• _Ziel_
Für welche Kunstrichtung interessiert sich Friedrich Meschede laut dem Ausstellungsbericht?

• _Zitierter Text_
Regelmäßig lädt der Neue Berliner Kunstverein Kuratoren ein, die ihren Neigungen entsprechend junge KünstlerInnen vorstellen. Thomas Wulffen konzentrierte sich auf Systemkunst, Kathrin Becker zeigte einen Pop-Mix, und Friedrich Meschede vom DAAD interessiert sich für Land art. Deshalb zeigt Meschede Fotografie zur Ortsbegehung III – schließlich dokumentierten bei Michael Heizer, Robert Smithson oder Gordon Matta-Clark meist Bilder das vorhergehende Treiben im Feld oder auf den Dächern von Paris.

Mit ihren Vorgängern der 70er Jahre haben die drei Künstlerinnen von „Schöne Welt“ den changierenden Blick auf Stadt und Land gemein. Zum einen distanziert sich Andrea Rostasy bei ihren Touren durch Paris, London oder Berlin vom allgemeinen Sightseeing-, Nacht- und Kulturleben der Metropolen und sucht statt dessen leere Orte auf – Schrotthalden, verwitterte Cricketstadien, Eisenbahnbrücken. Andererseits stehen diese Aufnahmen in einer Linie mit Fotokünstlern wie den Bechers oder Andreas Gursky, die Landschaft als Skulptur betrachten. Rostasys urbane Ruinen wirken ähnlich stilisiert. Nur einmal nimmt sie sich auf den Treppen von Sacre C÷ur Menschen vor, aber auch hier ist der grau verhangene Himmel reizvoller als die versprengten Reisegruppen in ihren Sportjacken.

• _Datensatzauszüge_
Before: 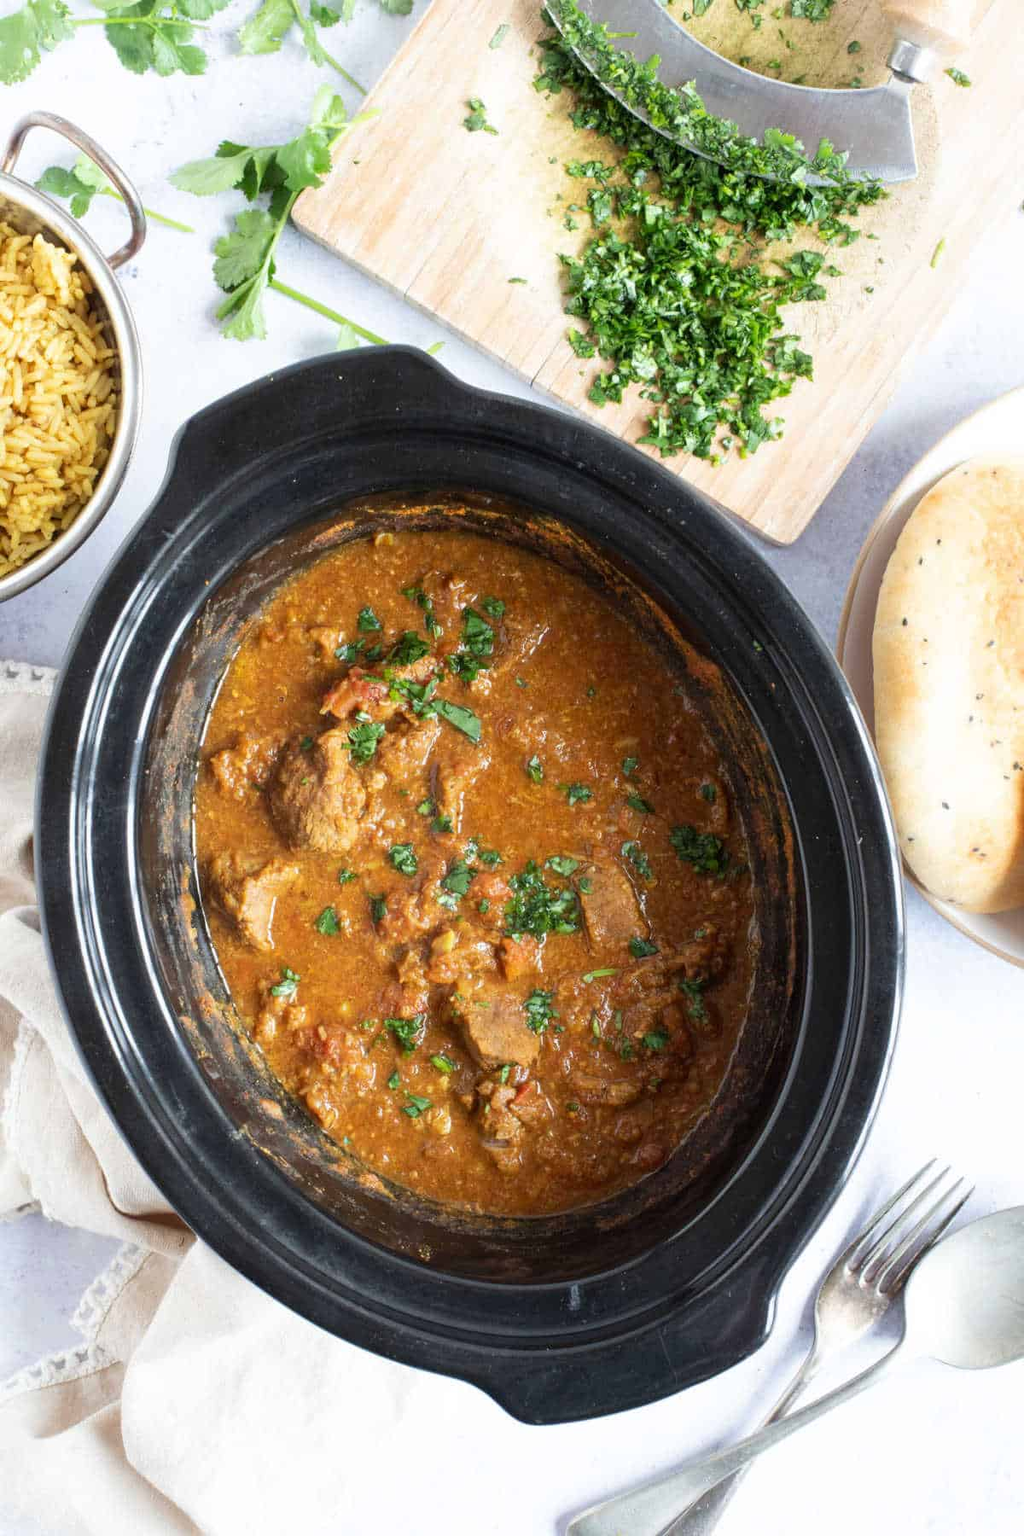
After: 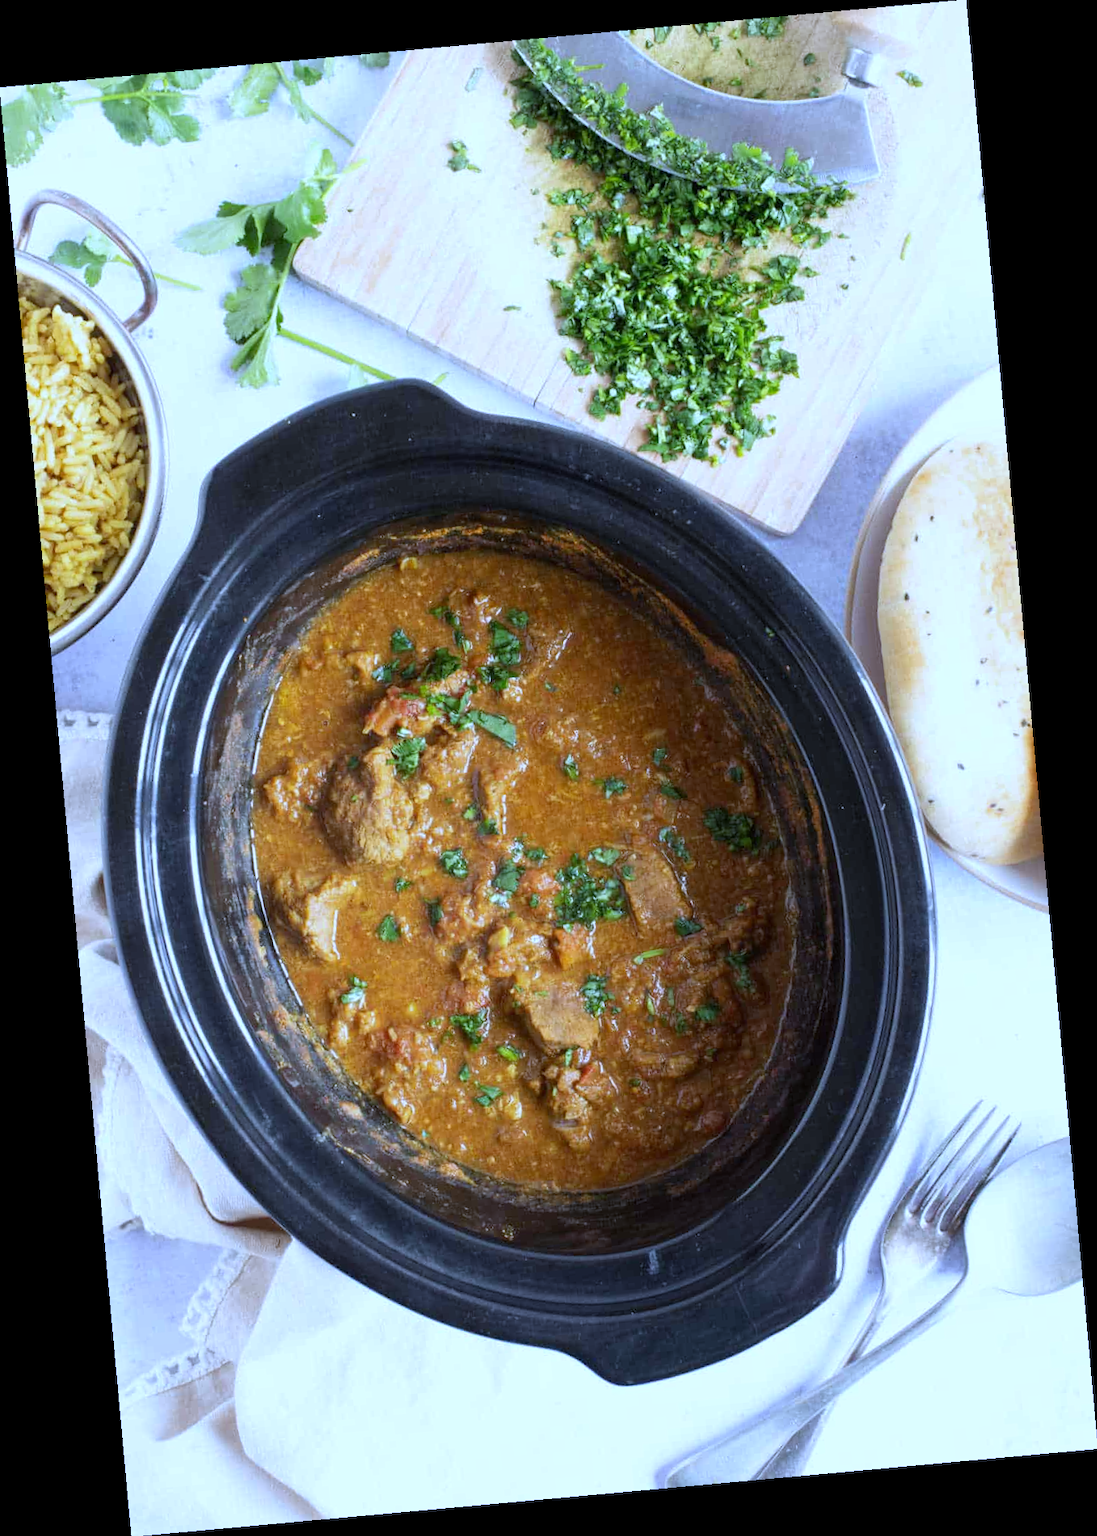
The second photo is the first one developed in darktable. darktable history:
rotate and perspective: rotation -5.2°, automatic cropping off
white balance: red 0.871, blue 1.249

• _Vollständige Antwort_
Für Land art.